Runaway Vampire (Argeneau, #23)(50)



“Then Joe had a big project come up. If it was a success, he’d get a promotion. If not . . .” She shrugged. “He started working late hours on it, probably partially because he needed to, but maybe also a little to avoid coming home to my misery.”

“And he started the affair with his secretary,” Dante said quietly and glanced over to see her nod in response. His mouth tightened as he shifted his eyes back to the road, and he growled, “You were carrying his child, Mary, and apparently very sick in doing so. It is not okay that he had an affair.”

“Oh, of course it isn’t,” she agreed. “Don’t misunderstand me. I’m not saying it was okay that he had the affair. He should have talked to me. I was so miserable myself; I didn’t realize how miserable he was. He should have suggested I see a specialist and see if anything could be done about the nausea. Or, he could have suggested I get a friend or family member in to help me. Or found any other way to handle it. But he didn’t. He had the affair. That was his choice, and what he had to live with afterward.”

“My choice was in what I did when I began to suspect he might be having an affair. I didn’t talk to him either. I too turned to someone else and hired a private detective. And then when the detective gave me that address, I chose to go to the motel and catch him rather than simply confront him with the information when he came home. And when he didn’t satisfy my need for confrontation and my “Ah ha!” moment at the motel, I was the one who drove out of there like a maniac, straight into a semi.”

“Most of my anger was at myself for doing that, but I buried it under my anger at him and blamed him for everything. He, in turn, felt guilty about his part in it and so let me punish him for the next fifteen years rather than leave me to find a healthier relationship and happiness. He even refused to see his own biological children because he felt that would be the ultimate betrayal.”

“The affairs were not?” Dante asked with disbelief.

“The first one was, but after that, as I said, I wanted nothing to do with him in that area. He figured I didn’t care anymore if he slept around, but acknowledging and being a part of the life of a child he’d had a part in creating when I couldn’t have children anymore . . . ? To him, that seemed like the ultimate betrayal. Especially when he felt guilty for his part in the accident that caused the miscarriage and my inability to have those children. He felt like he’d ruined everything, especially me. And I felt the same way. So I punished him, and he took it. But it was a punishment for me too. I wasn’t any happier than he was.”

“And yet you stayed together,” he said grimly.
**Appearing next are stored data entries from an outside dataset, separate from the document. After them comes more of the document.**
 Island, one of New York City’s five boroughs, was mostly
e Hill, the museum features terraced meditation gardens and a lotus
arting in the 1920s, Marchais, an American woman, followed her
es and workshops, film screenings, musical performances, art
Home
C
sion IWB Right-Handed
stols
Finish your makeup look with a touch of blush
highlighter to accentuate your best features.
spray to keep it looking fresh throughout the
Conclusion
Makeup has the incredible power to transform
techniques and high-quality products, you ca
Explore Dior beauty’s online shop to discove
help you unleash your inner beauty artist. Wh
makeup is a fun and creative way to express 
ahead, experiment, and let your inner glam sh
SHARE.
“We almost didn’t,” she admitted. “I mean, when I realized how much time I had wasted on punishing us both . . . And I think he felt the same way. Like we’d done enough damage. But Linda suggested we at least see if anything could be salvaged. We’d been in love once. Could we get past the hurt of the past and find that love again?”
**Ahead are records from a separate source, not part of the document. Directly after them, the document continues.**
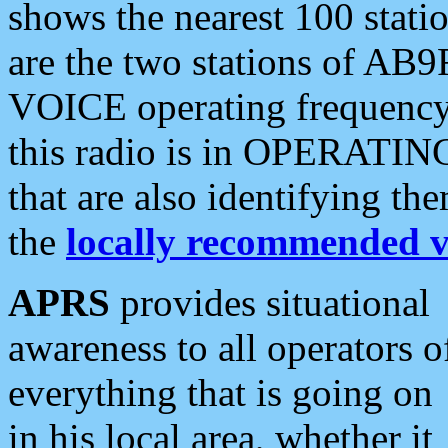
shows the nearest 100 statio
are the two stations of AB9
VOICE operating frequency i
this radio is in OPERATING 
that are also identifying t
the
locally recommended v
APRS
provides situational
awareness to all operators o
everything that is going on
in his local area, whether it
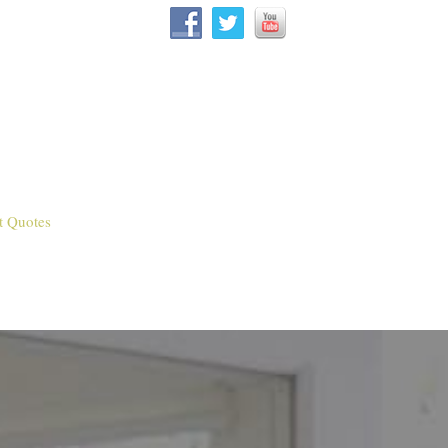
t Quotes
“She sounds like a quack to me,” he said abruptly, anger sliding through him for everything she’d been through. Mary was a beautiful, smart, and caring woman. She should have been loved and cherished, not cheated on and betrayed and that quack counselor should have said as much and encouraged her to get the hell away from Joe Winslow.

“Joe said the same thing,” Mary said with a chuckle. “He’d liked her until then, but that suggestion convinced him she was a quack and he said it to her face. She just smiled and asked, “What’s wrong? Are you afraid? Besides, what have you got to lose? If it doesn’t work, you divorce, just a couple months or so later. But if it works . . .”

“So, we both agreed to give it a try with her counseling. He continued to live in the apartment and we started to have dates that we then dissected in her office during our appointments.” Mary sighed. “At first, it was hard. There were still a lot of emotions to work through, but she helped us get through them. And eventually, we started to find each other again, but this time it was better.”

Dante couldn’t keep the skepticism from his voice as he asked, “How?”

“I’d always looked up to Joe and kind of put him on a pedestal,” she said, trying to explain. “First he was the “senior boy” to my freshman in high school, and then he went and got his degree while I didn’t, and then he got the big impressive job while I was a housewife. In my mind, we weren’t so much a couple as he was the star and I was just the supporting cast,” she admitted quietly. “But after everything that happened, he was no longer on that pedestal. He was just Joe. On top of that, I realized that I needed to boost my self-esteem and think more of myself, so I started taking classes at the university.”

Dante glanced to her with surprise. “In what?”

Mary hesitated, rolled her eyes and then admitted, “psychology.”

His head swiveled toward her, his eyebrows flying up in surprise and she shrugged helplessly.

“I wanted to better understand myself so I didn’t mess up again,” she admitted wryly, then added, “And I wanted to help others who might be going through the same things I had. Joe and I had wasted so many years on useless emotions we didn’t even understand.” Mary was silent for a minute, then sighed, and said, “So I got a bachelor’s, then a master’s, then went on for my doctorate.”